##### Data extract #####
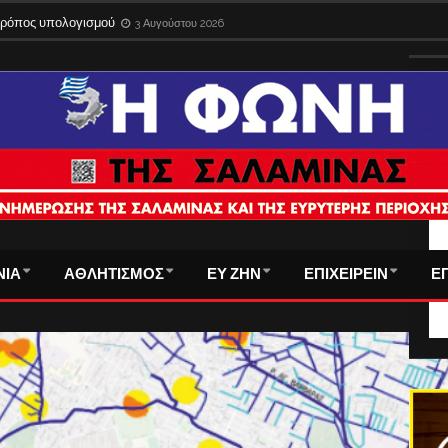
 τρόπος υπολογισμού
3 Αυγούστου 2026
ΤΑ
ΝΙΑ
ΑΘΛΗΤΙΣΜΟΣ
ΕΥ ΖΗΝ
ΕΠΙΧΕΙΡΕΙΝ
Ε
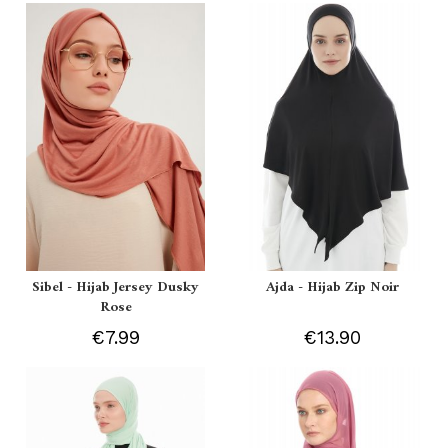
Sibel - Hijab Jersey Dusky
Ajda - Hijab Zip Noir
Rose
€7.99
€13.90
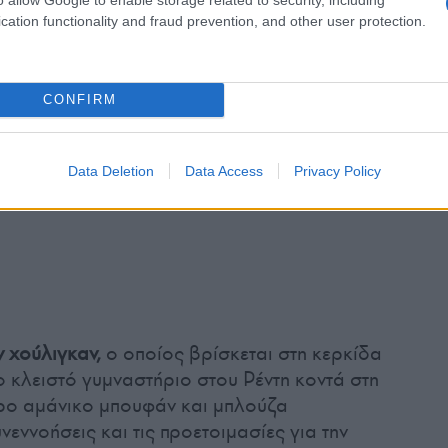
cation functionality and fraud prevention, and other user protection.
CONFIRM
Data Deletion
Data Access
Privacy Policy
ν χούλιγκαν,
ο οποίος βρίσκεται στη κερκίδα
κλειστό γυμναστήριο στου Ρέντη κοντά στη
ρο αμάνικο μπουφάν και μπλούζα
νεννοήσεις και τις προετοιμασίες για την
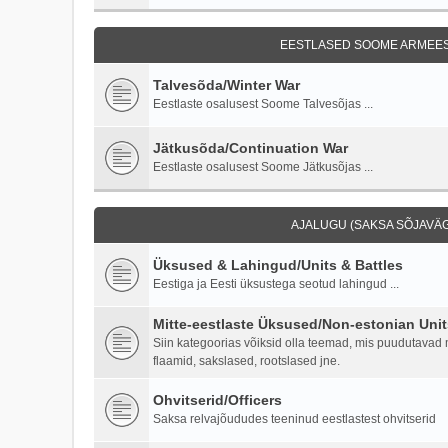
EESTLASED SOOME ARMEES 
Talvesõda/Winter War
Eestlaste osalusest Soome Talvesõjas ...
Jätkusõda/Continuation War
Eestlaste osalusest Soome Jätkusõjas ...
AJALUGU (SAKSA SÕJAVÄG
Üksused & Lahingud/Units & Battles
Eestiga ja Eesti üksustega seotud lahingud ...
Mitte-eestlaste Üksused/Non-estonian Unit
Siin kategoorias võiksid olla teemad, mis puudutavad mi
flaamid, sakslased, rootslased jne.
Ohvitserid/Officers
Saksa relvajõududes teeninud eestlastest ohvitserid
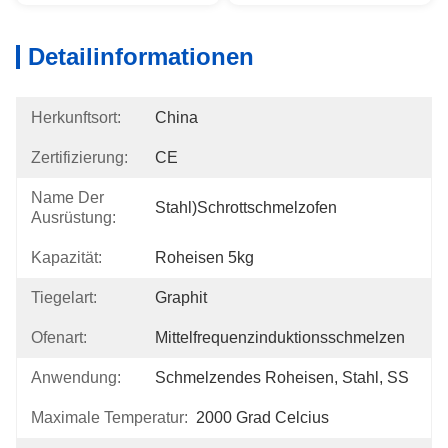
Detailinformationen
Herkunftsort:
China
Zertifizierung:
CE
Name Der
Stahl)schrottschmelzofen
Ausrüstung:
Kapazität:
Roheisen 5kg
Tiegelart:
Graphit
Ofenart:
Mittelfrequenzinduktionsschmelzen
Anwendung:
Schmelzendes Roheisen, Stahl, SS
Maximale Temperatur:
2000 Grad Celcius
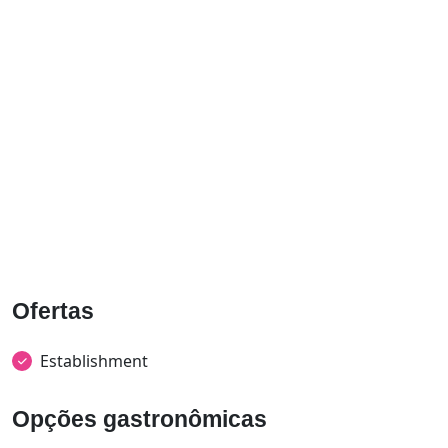
Ofertas
Establishment
Opções gastronômicas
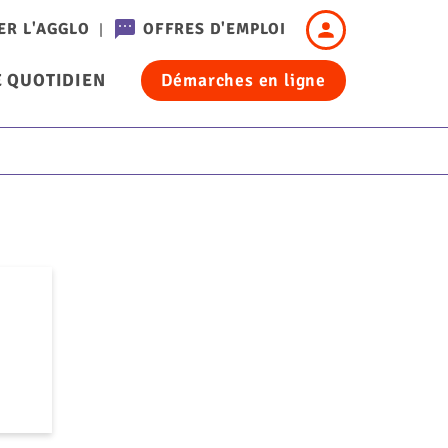
Header
ER L'AGGLO
OFFRES D'EMPLOI
-
 QUOTIDIEN
Démarches en ligne
Connexion
cation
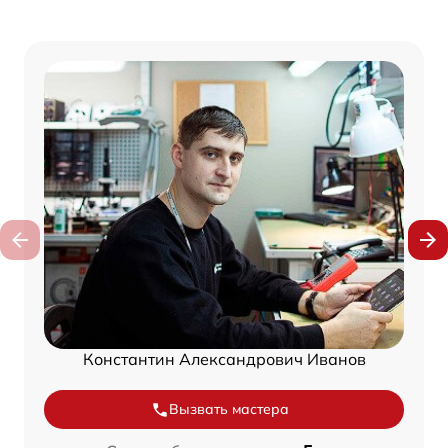
Константин Александрович Иванов
Вызвать мастера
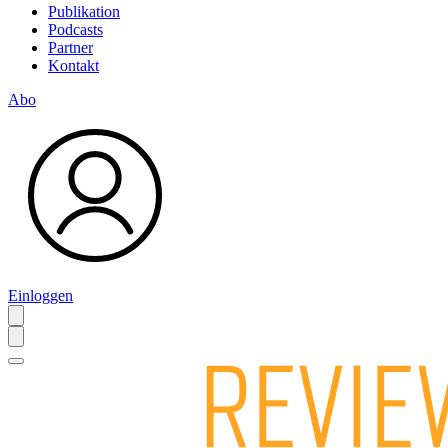
Publikation
Podcasts
Partner
Kontakt
Abo
Einloggen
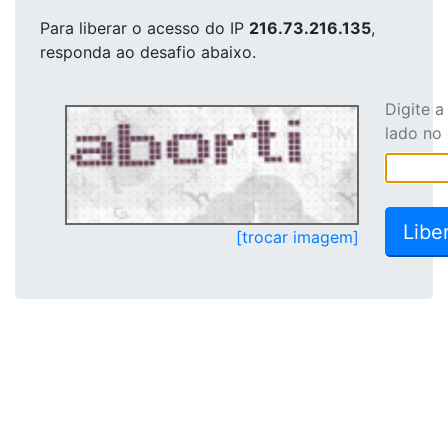
Para liberar o acesso
do IP
216.73.216.135
,
responda ao desafio abaixo.
Digite 
lado no
[trocar imagem]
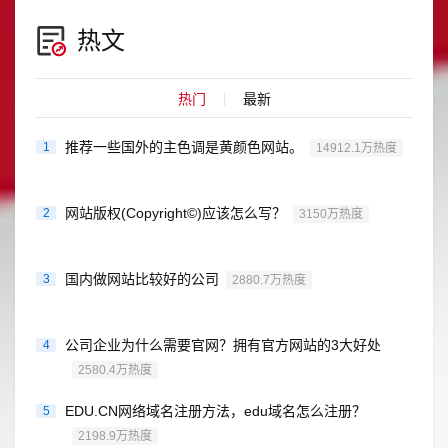
热文
热门
最新
推荐一些国外的主色调是黄颜色网站。
1
14912.1万热度
网站版权(Copyright©)应该怎么写？
2
3150万热度
国内做网站比较好的公司
3
2880.7万热度
公司企业为什么需要官网？拥有官方网站的3大好处
4
2580.4万热度
EDU.CN网络域名注册方法，edu域名怎么注册？
5
2198.9万热度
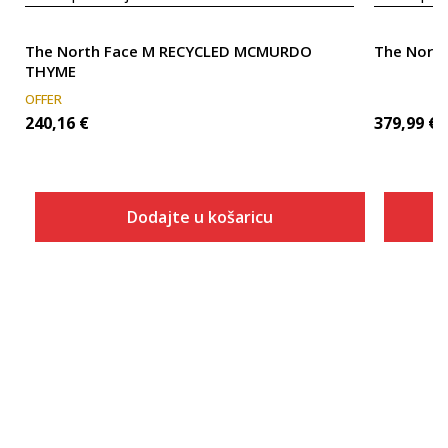
The North Face M RECYCLED MCMURDO
The North
THYME
OFFER
240,16
€
379,99
€
Dodajte u košaricu
Veličina
Dodaj u košaricu
S
M
L
XL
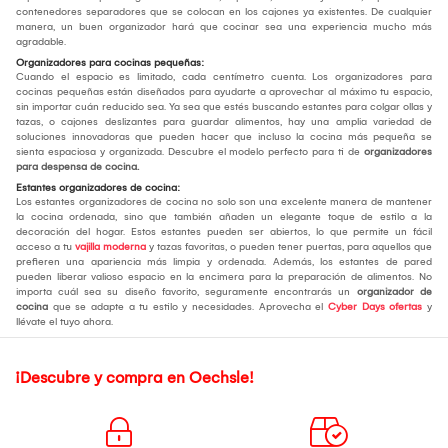
contenedores separadores que se colocan en los cajones ya existentes. De cualquier
manera, un buen organizador hará que cocinar sea una experiencia mucho más
agradable.
Organizadores para cocinas pequeñas:
Cuando el espacio es limitado, cada centímetro cuenta. Los organizadores para
cocinas pequeñas están diseñados para ayudarte a aprovechar al máximo tu espacio,
sin importar cuán reducido sea. Ya sea que estés buscando estantes para colgar ollas y
tazas, o cajones deslizantes para guardar alimentos, hay una amplia variedad de
soluciones innovadoras que pueden hacer que incluso la cocina más pequeña se
sienta espaciosa y organizada. Descubre el modelo perfecto para ti de
organizadores
para despensa de cocina.
Estantes organizadores de cocina:
Los estantes organizadores de cocina no solo son una excelente manera de mantener
la cocina ordenada, sino que también añaden un elegante toque de estilo a la
decoración del hogar. Estos estantes pueden ser abiertos, lo que permite un fácil
acceso a tu
vajilla moderna
y tazas favoritas, o pueden tener puertas, para aquellos que
prefieren una apariencia más limpia y ordenada. Además, los estantes de pared
pueden liberar valioso espacio en la encimera para la preparación de alimentos. No
importa cuál sea su diseño favorito, seguramente encontrarás un
organizador de
cocina
que se adapte a tu estilo y necesidades. Aprovecha el
Cyber Days ofertas
y
llévate el tuyo ahora.
¡Descubre y compra en Oechsle!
#####
Set down only the line containing "Cyber Days ofertas" and the lines after it through the end, exactly as they appear above.

Cyber Days ofertas
y
llévate el tuyo ahora.
¡Descubre y compra en Oechsle!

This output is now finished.